Pakistan’s foreign exchange reserves witnessed a drop due to ongoing external debt repayments. According to the State Bank of Pakistan, its reserves fell by 153 million dollars, bringing the total to 14.3039 billion dollars.
The country’s overall foreign exchange reserves were recorded at 19.6070 billion dollars, while reserves held by commercial banks stood at 5.3031 billion dollars.
When we say “Pakistan’s foreign reserves have declined due to external debt repayments,” it means that the country had to use a part of its saved-up foreign money (mainly US dollars) to pay back loans it had taken from other countries or international institutions.
Think of foreign reserves like a household’s emergency savings in dollars. Just like you might save some money to pay off your debts or handle tough situations, a country also keeps money in foreign currencies to pay for imports, repay loans, and deal with financial emergencies.
So, when Pakistan pays back these loans (external debt), the amount in its savings — called foreign exchange reserves — goes down.
Why this is important:
Foreign reserves = National financial safety net
These reserves help Pakistan pay for imports like oil, food, and machinery. If reserves fall too low, the country might struggle to buy essential goods or maintain currency stability.
Affects currency value
Lower reserves can weaken the Pakistani rupee.
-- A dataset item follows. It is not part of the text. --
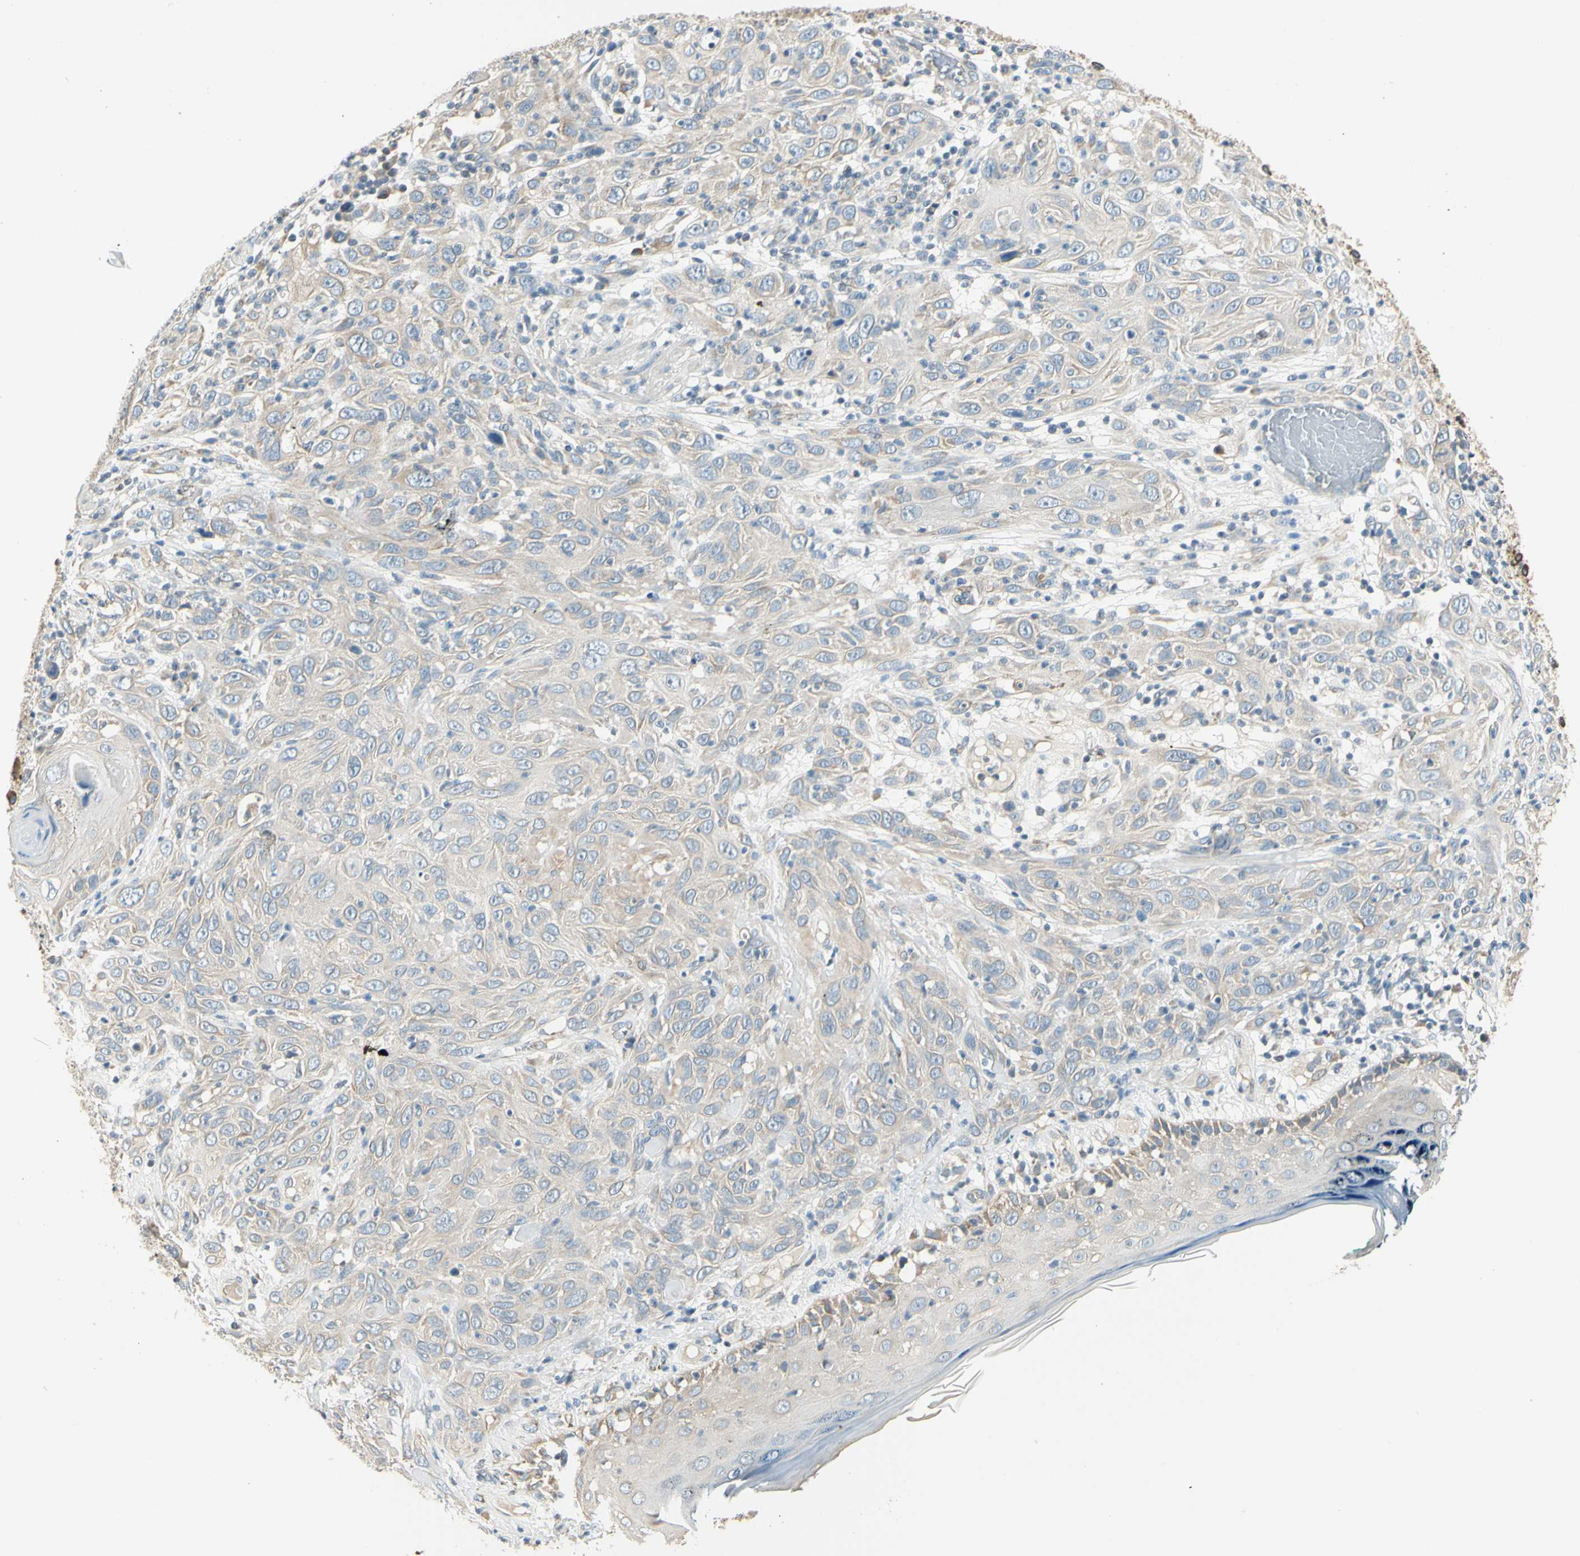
{"staining": {"intensity": "weak", "quantity": "<25%", "location": "cytoplasmic/membranous"}, "tissue": "skin cancer", "cell_type": "Tumor cells", "image_type": "cancer", "snomed": [{"axis": "morphology", "description": "Squamous cell carcinoma, NOS"}, {"axis": "topography", "description": "Skin"}], "caption": "Human skin cancer (squamous cell carcinoma) stained for a protein using immunohistochemistry (IHC) demonstrates no positivity in tumor cells.", "gene": "IGDCC4", "patient": {"sex": "female", "age": 88}}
When reserves are strong, the country can better manage its exchange rate against the dollar.
Investor confidence
High reserves give international investors and lenders confidence that Pakistan can meet its financial obligations. Low reserves can make them nervous, leading to higher borrowing costs or reduced investment.
Signals economic health
Tracking reserves is one way to measure a country’s financial strength. A consistent decline may point to growing economic challenges.